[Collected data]
Content starts
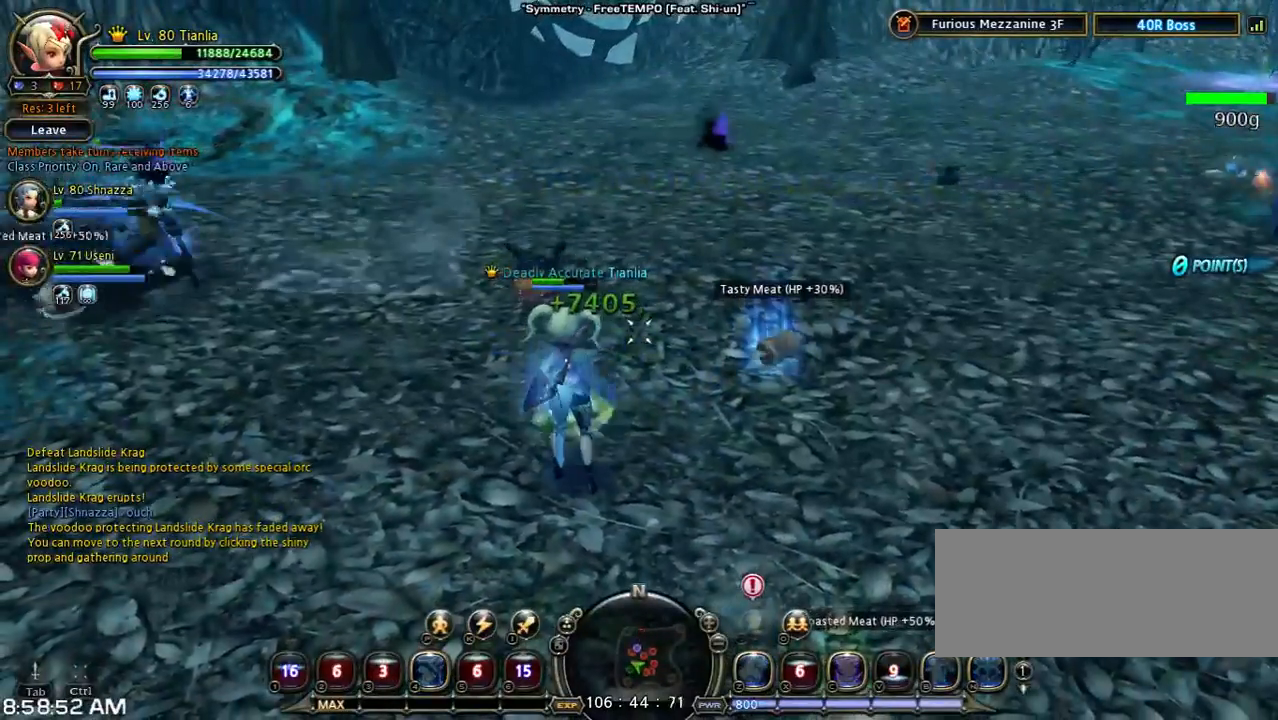
{"keys": [], "events": []}
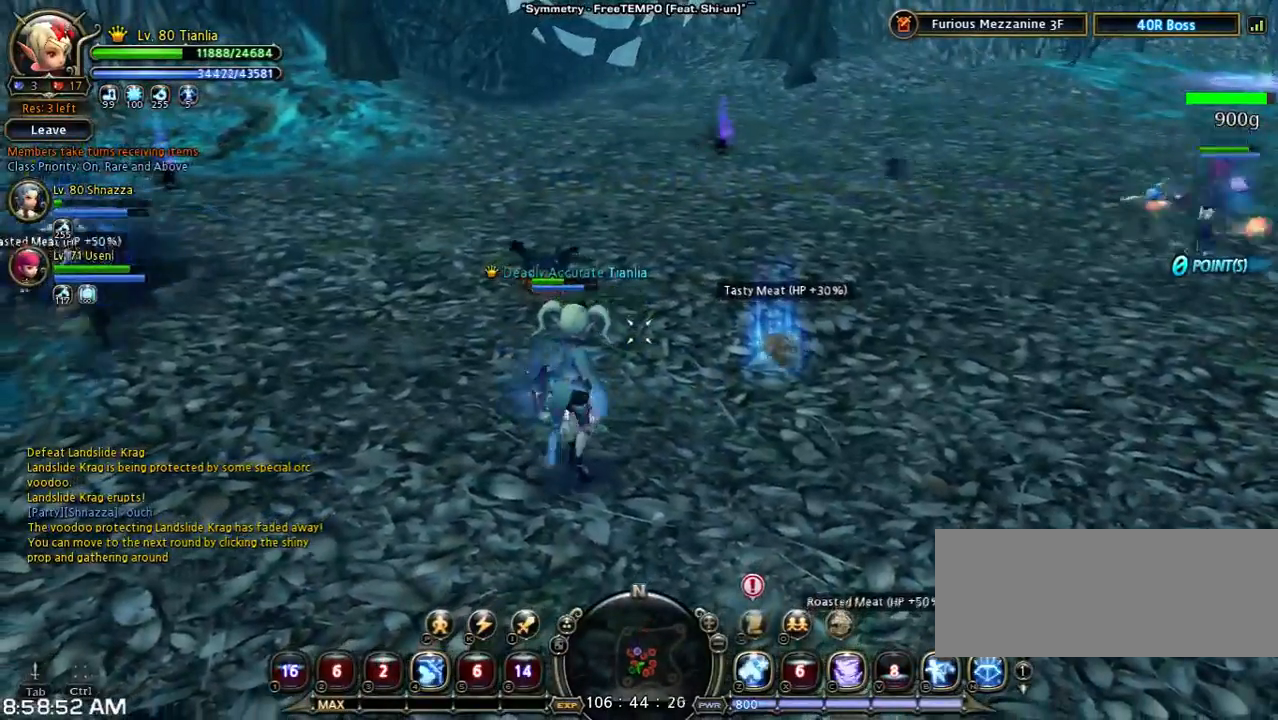
{"keys": [], "events": []}
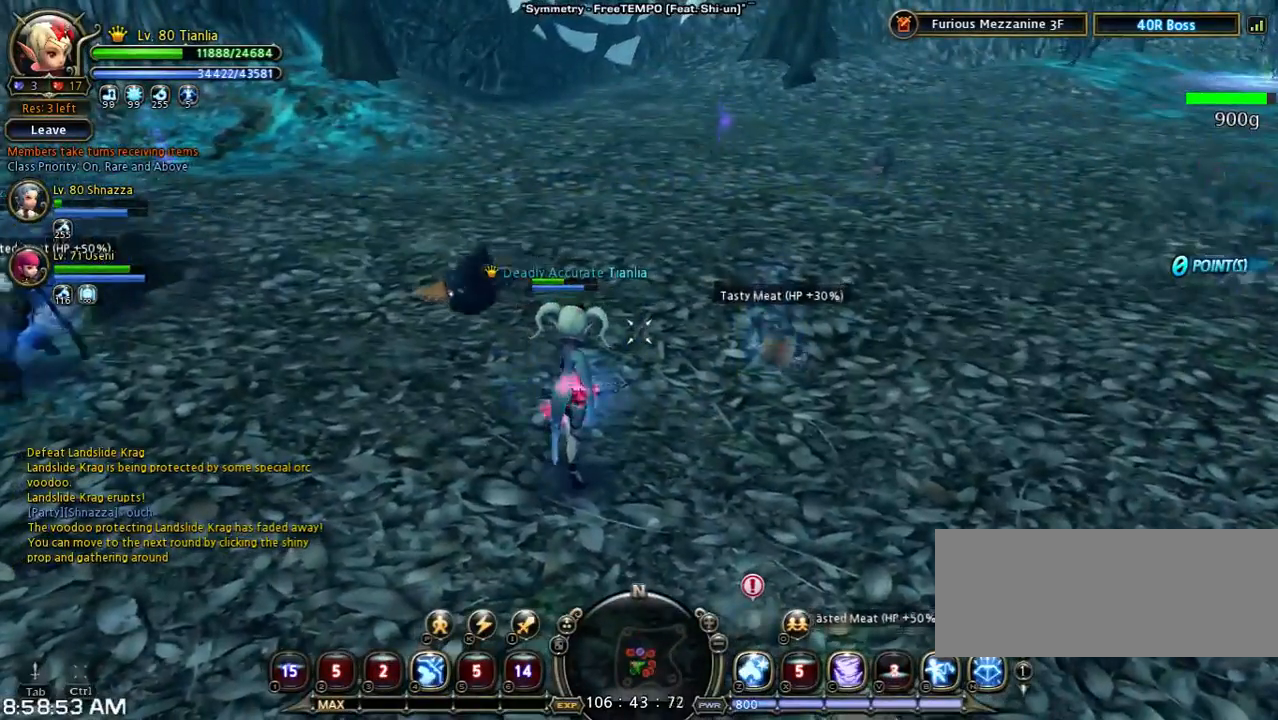
{"keys": [], "events": [[200, "z", "down"], [333, "z", "up"]]}
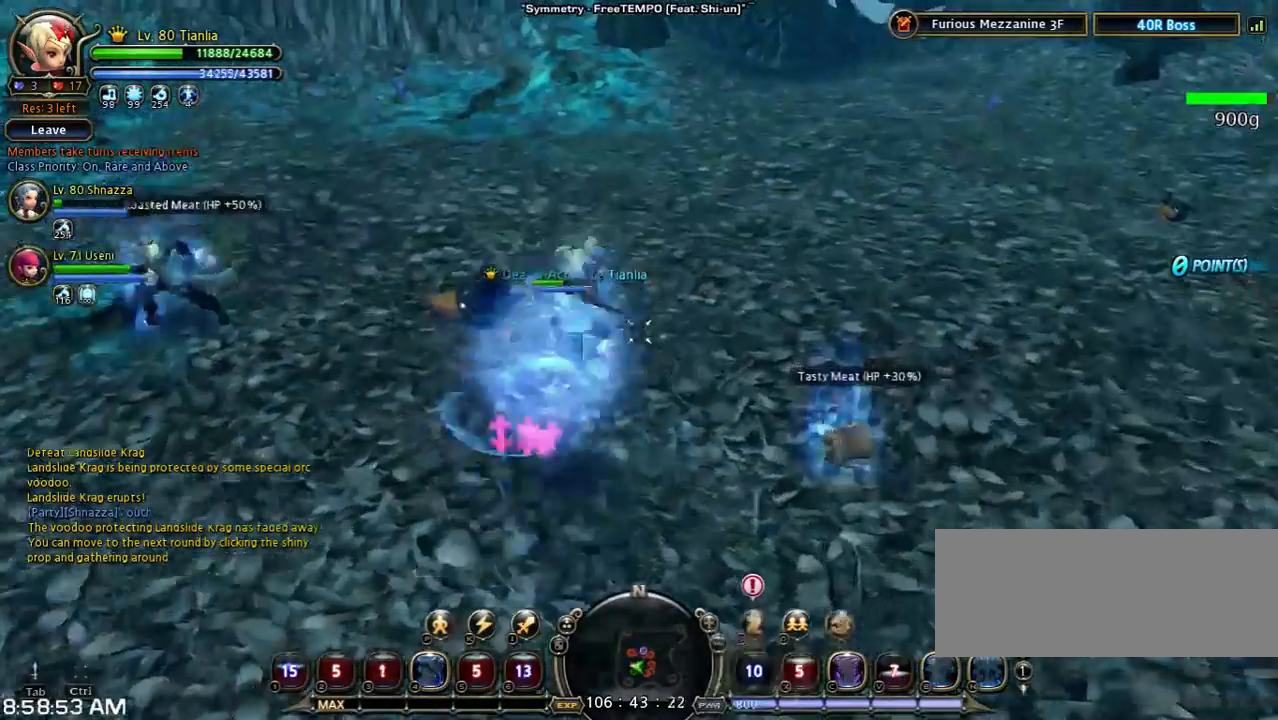
{"keys": [], "events": [[133, "w", "down"], [500, "w", "up"]]}
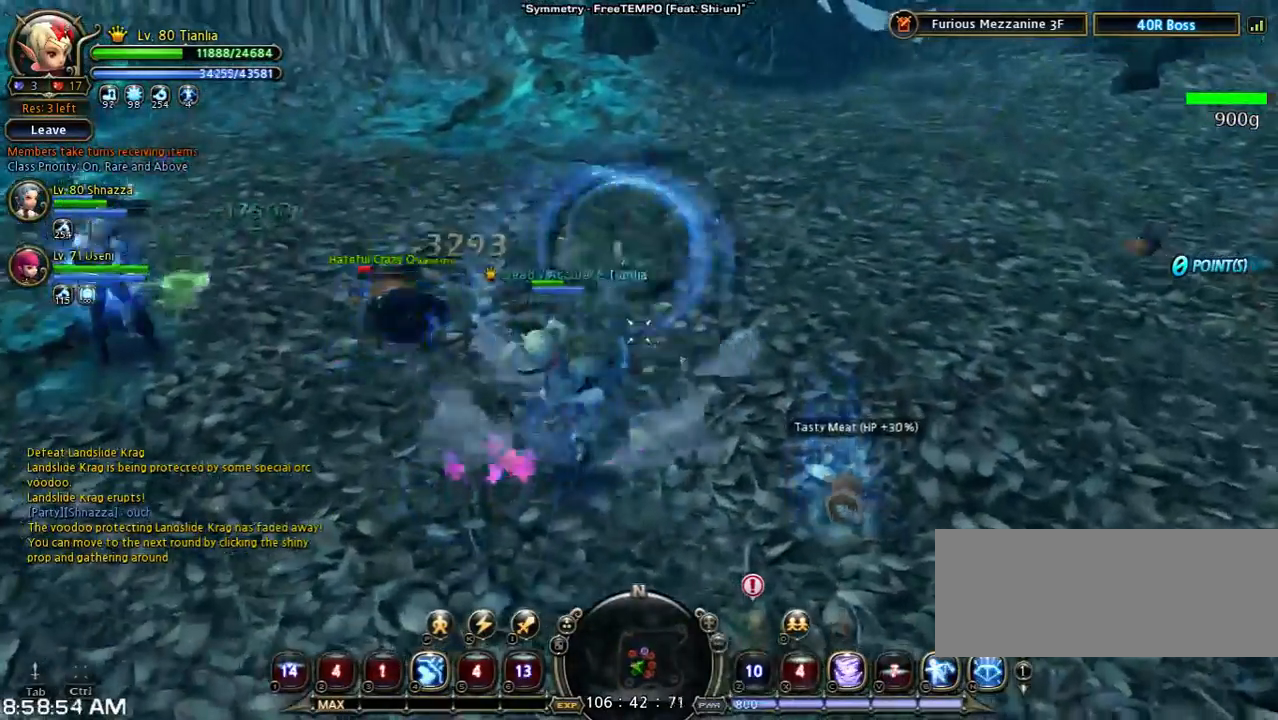
{"keys": [], "events": []}
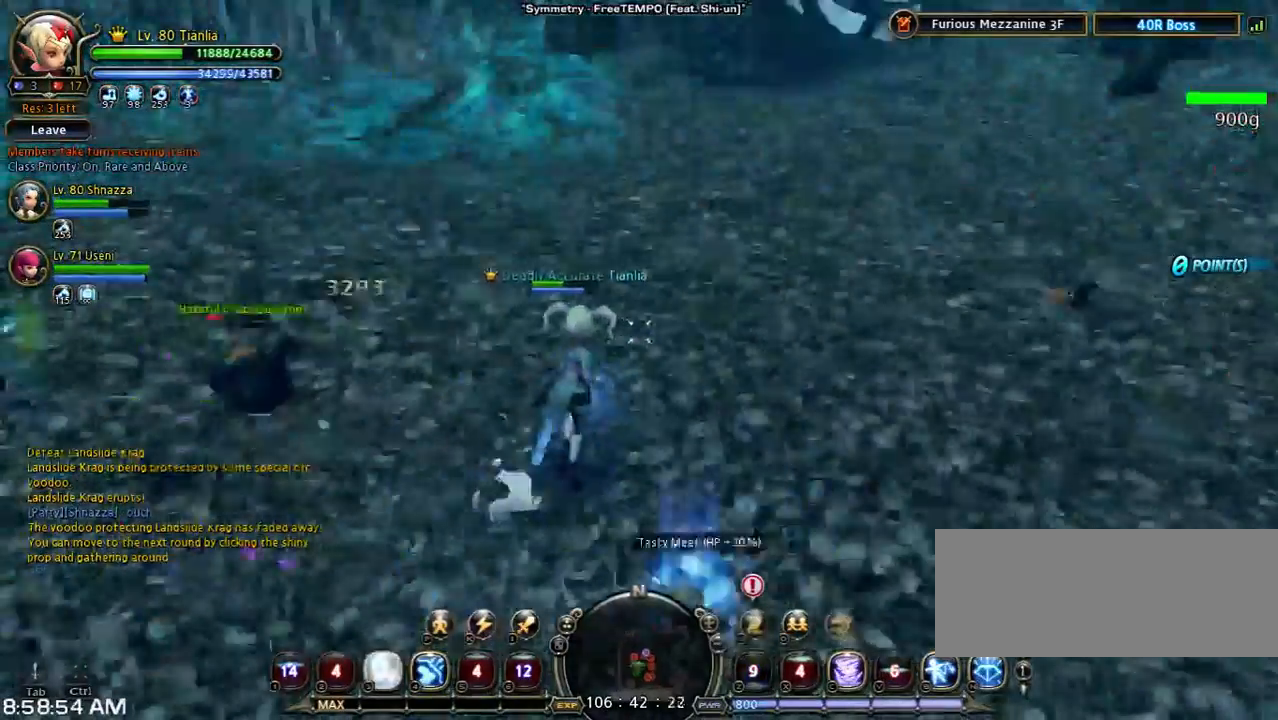
{"keys": [], "events": []}
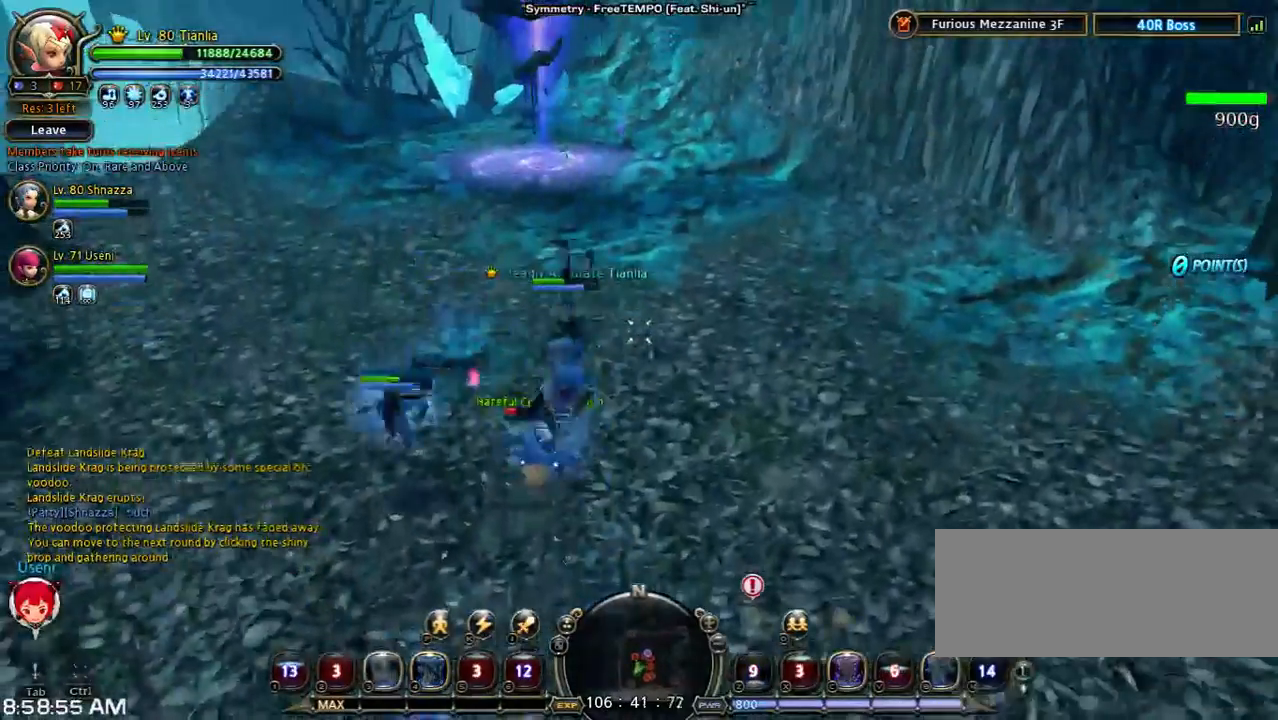
{"keys": ["s", "shift"], "events": [[133, "shift", "down"], [233, "s", "down"]]}
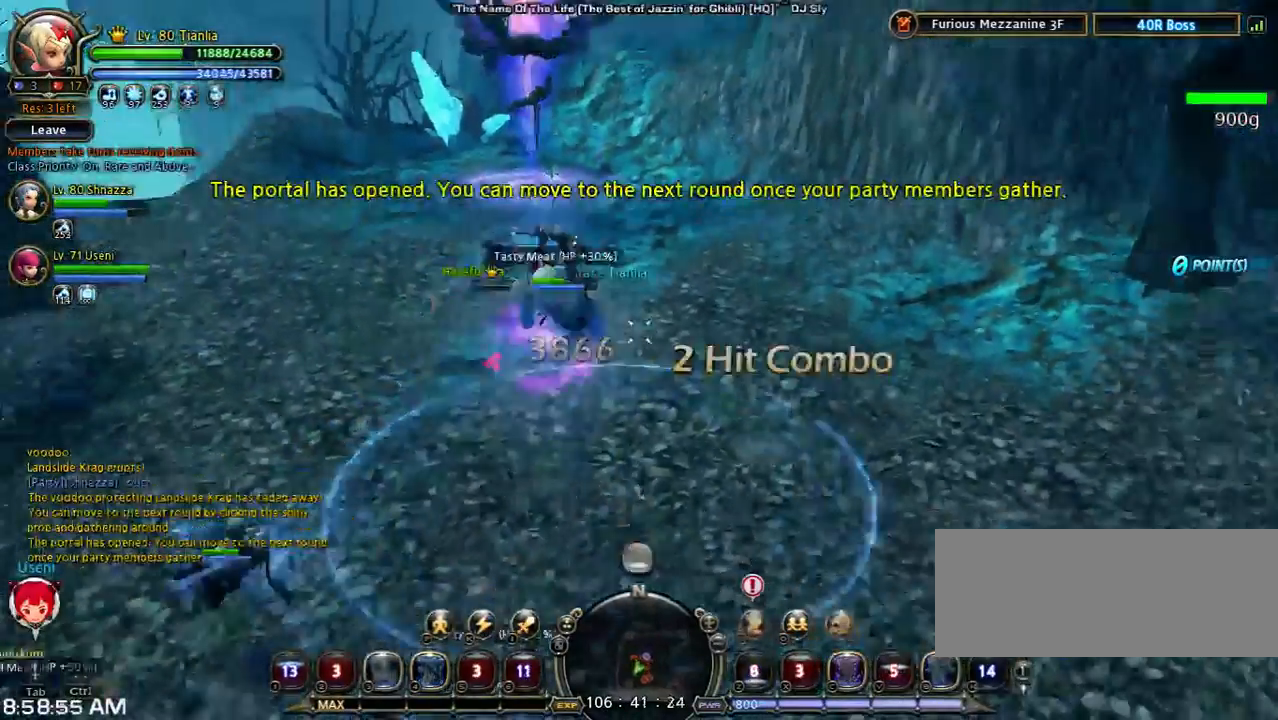
{"keys": [], "events": [[100, "shift", "up"], [167, "s", "up"]]}
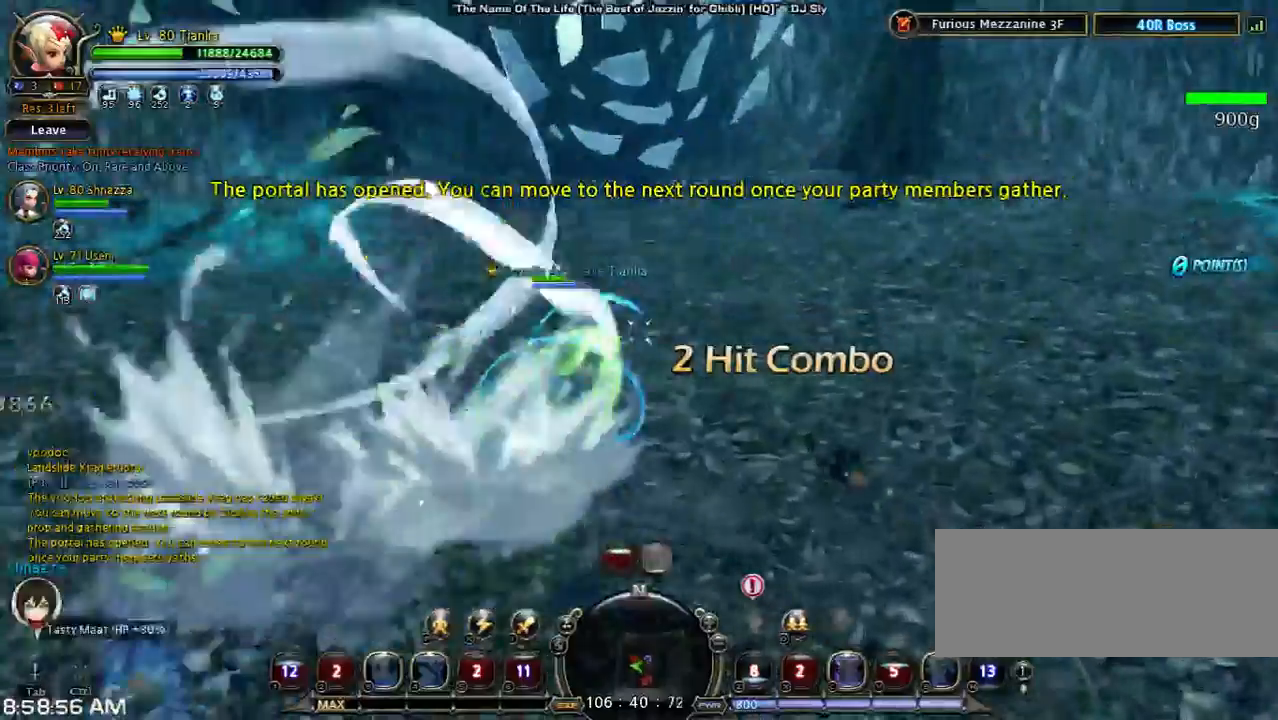
{"keys": ["w"], "events": [[33, "w", "down"]]}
Content ends
Directions for this task
Exact reproduction of the entries above is required, with pictures excluded.

Response area
{"keys": [], "events": []}
{"keys": [], "events": []}
{"keys": [], "events": [[200, "z", "down"], [333, "z", "up"]]}
{"keys": [], "events": [[133, "w", "down"], [500, "w", "up"]]}
{"keys": [], "events": []}
{"keys": [], "events": []}
{"keys": ["s", "shift"], "events": [[133, "shift", "down"], [233, "s", "down"]]}
{"keys": [], "events": [[100, "shift", "up"], [167, "s", "up"]]}
{"keys": ["w"], "events": [[33, "w", "down"]]}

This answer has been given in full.